L’armée « partage » avec le peuple algérien « les mêmes valeurs et principes », a déclaré, dimanche 10 mars, le général Ahmed Gaïd Salah, chef d’état-major de l’armée algérienne et vice-ministre de la Défense.

« Se rejoignent (…) entre le peuple et son armée (…) tous les fondements d’une vision unique du futur de l’Algérie », a-t-il ajouté devant les élèves de plusieurs écoles militaires.

Alors qu’une contestation inédite contre le président Abdelaziz Bouteflika secoue l’Algérie depuis le 22 février, ce discours tranche avec ceux prononcés depuis le début de la mobilisation par le général, considéré comme un membre du premier cercle du chef de l’État.

Fin février, le général Gaïd Salah avait en effet fait une déclaration bien moins conciliante, voyant dans les appels à manifester relayés sur les réseaux sociaux « des appels anonymes douteux, prétendument en faveur de la démocratie » et visant à « pousser les Algériens vers l’inconnu ». Début mars, il avait encore fustigé ceux qui « veulent ramener » l’Algérie aux années de guerre civile (1992-2002), en rappelant que l’armée restait le « garant de la stabilité et de la sécurité » en Algérie et était « résolument engagée à garantir » la sécurité de la présidentielle.

« L’armée n’est pas constituée que d’officiers inféodés à Bouteflika »

Pour Francis Ghilès, spécialiste du Maghreb et chercheur affilié au Centre de relations internationales de Barcelone, ce changement de ton est une conséquence directe de la publication, le 8 mars, d’un éditorial du mensuel El Djeich, organe de presse officiel de l’armée algérienne. Ce texte soulignait « l’attachement du peuple à son armée, leur communauté de destin, l’unité de leur vision de l’avenir, parce que tous les deux appartiennent à une seule patrie ».
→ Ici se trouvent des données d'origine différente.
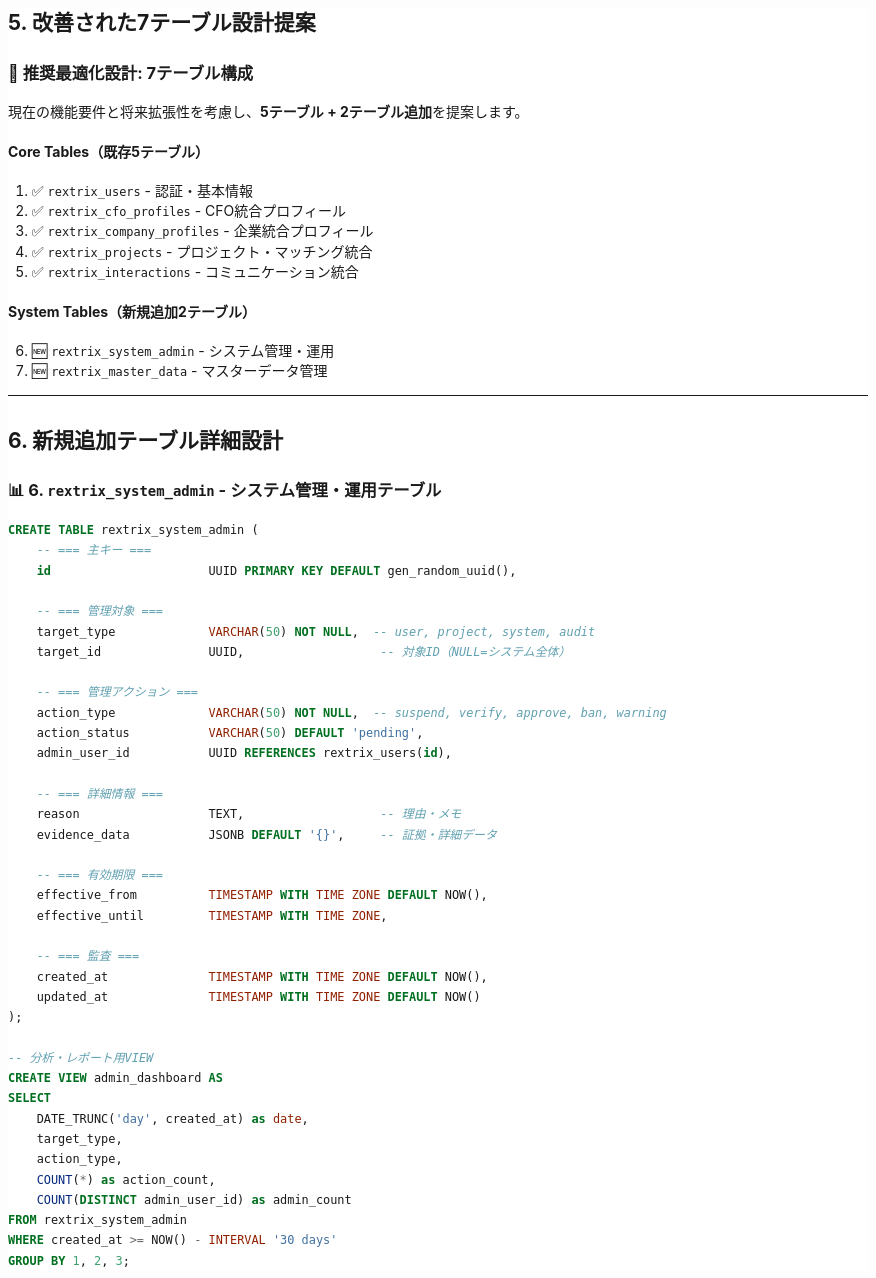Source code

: 
## 5. 改善された7テーブル設計提案

### 🎯 **推奨最適化設計: 7テーブル構成**

現在の機能要件と将来拡張性を考慮し、**5テーブル + 2テーブル追加**を提案します。

#### **Core Tables（既存5テーブル）**
1. ✅ `rextrix_users` - 認証・基本情報
2. ✅ `rextrix_cfo_profiles` - CFO統合プロフィール
3. ✅ `rextrix_company_profiles` - 企業統合プロフィール  
4. ✅ `rextrix_projects` - プロジェクト・マッチング統合
5. ✅ `rextrix_interactions` - コミュニケーション統合

#### **System Tables（新規追加2テーブル）**
6. 🆕 `rextrix_system_admin` - システム管理・運用
7. 🆕 `rextrix_master_data` - マスターデータ管理

---

## 6. 新規追加テーブル詳細設計

### 📊 **6. `rextrix_system_admin` - システム管理・運用テーブル**

```sql
CREATE TABLE rextrix_system_admin (
    -- === 主キー ===
    id                      UUID PRIMARY KEY DEFAULT gen_random_uuid(),
    
    -- === 管理対象 ===
    target_type             VARCHAR(50) NOT NULL,  -- user, project, system, audit
    target_id               UUID,                   -- 対象ID（NULL=システム全体）
    
    -- === 管理アクション ===
    action_type             VARCHAR(50) NOT NULL,  -- suspend, verify, approve, ban, warning
    action_status           VARCHAR(50) DEFAULT 'pending',
    admin_user_id           UUID REFERENCES rextrix_users(id),
    
    -- === 詳細情報 ===
    reason                  TEXT,                   -- 理由・メモ
    evidence_data           JSONB DEFAULT '{}',     -- 証拠・詳細データ
    
    -- === 有効期限 ===
    effective_from          TIMESTAMP WITH TIME ZONE DEFAULT NOW(),
    effective_until         TIMESTAMP WITH TIME ZONE,
    
    -- === 監査 ===
    created_at              TIMESTAMP WITH TIME ZONE DEFAULT NOW(),
    updated_at              TIMESTAMP WITH TIME ZONE DEFAULT NOW()
);

-- 分析・レポート用VIEW
CREATE VIEW admin_dashboard AS
SELECT 
    DATE_TRUNC('day', created_at) as date,
    target_type,
    action_type,
    COUNT(*) as action_count,
    COUNT(DISTINCT admin_user_id) as admin_count
FROM rextrix_system_admin 
WHERE created_at >= NOW() - INTERVAL '30 days'
GROUP BY 1, 2, 3;
```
« Cet éditorial vaut son pesant d’or car il exprime le point de vue de beaucoup de membres supérieurs de l’armée algérienne », explique Francis Ghilès, ancien correspondant au Maghreb pour le Financial Times, selon qui « l’armée demeure la colonne vertébrale de ce pays ».
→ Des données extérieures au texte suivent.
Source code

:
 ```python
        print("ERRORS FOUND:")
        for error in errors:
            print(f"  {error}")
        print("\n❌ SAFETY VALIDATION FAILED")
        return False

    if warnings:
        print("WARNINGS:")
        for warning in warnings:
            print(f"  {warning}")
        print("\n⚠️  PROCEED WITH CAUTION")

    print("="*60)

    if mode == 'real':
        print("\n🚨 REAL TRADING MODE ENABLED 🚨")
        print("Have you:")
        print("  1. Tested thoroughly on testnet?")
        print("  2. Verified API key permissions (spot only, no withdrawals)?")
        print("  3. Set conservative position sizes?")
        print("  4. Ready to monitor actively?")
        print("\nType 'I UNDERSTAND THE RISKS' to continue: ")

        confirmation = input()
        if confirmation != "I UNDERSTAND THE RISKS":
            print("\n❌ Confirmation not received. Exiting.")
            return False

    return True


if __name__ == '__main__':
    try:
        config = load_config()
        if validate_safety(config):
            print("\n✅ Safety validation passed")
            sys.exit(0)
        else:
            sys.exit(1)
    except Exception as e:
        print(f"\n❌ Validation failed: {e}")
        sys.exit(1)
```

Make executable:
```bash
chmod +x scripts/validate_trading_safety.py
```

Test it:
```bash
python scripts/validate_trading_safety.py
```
« L’armée n’est pas constituée uniquement de recrues qui sont inféodées au président Bouteflika. Il y a des milliers d’officiers algériens qui ont des diplômes bac + 5, qui sont très professionnels et nationalistes. Ce sont des hommes intelligents qui ont horreur que l’Algérie soit ainsi ridiculisée et, en cela, ils sont tout à fait d’accord avec les milliers de gens dans la rue », poursuit Francis Ghilès, soulignant que la mobilisation algérienne de ces dernières semaines est la plus importante jamais observée depuis la fin de la guerre d’Algérie en 1962.

« Le peuple attend l’aide de l’armée »

Dans la rue, les liens étroits entre peuple et armée sont d’ailleurs visibles, souligne Meriem Amellal Lalmas, journaliste à France 24. « On a notamment entendu des slogans disant ‘le peuple et l’armée sont frères’, explique-t-elle. L’armée est respectée et le peuple attend qu’elle l’aide dans cette transition vers un nouveau système. »

Alors qu’Abdelaziz Bouteflika est rentré dimanche après-midi en Algérie, après deux semaines d’hospitalisation en Suisse, le général Gaïd Salah n’a toutefois pas fait, au cours de son discours, de référence à la présidentielle du 18 avril, au rôle de l’armée dans son bon déroulement, ou au président.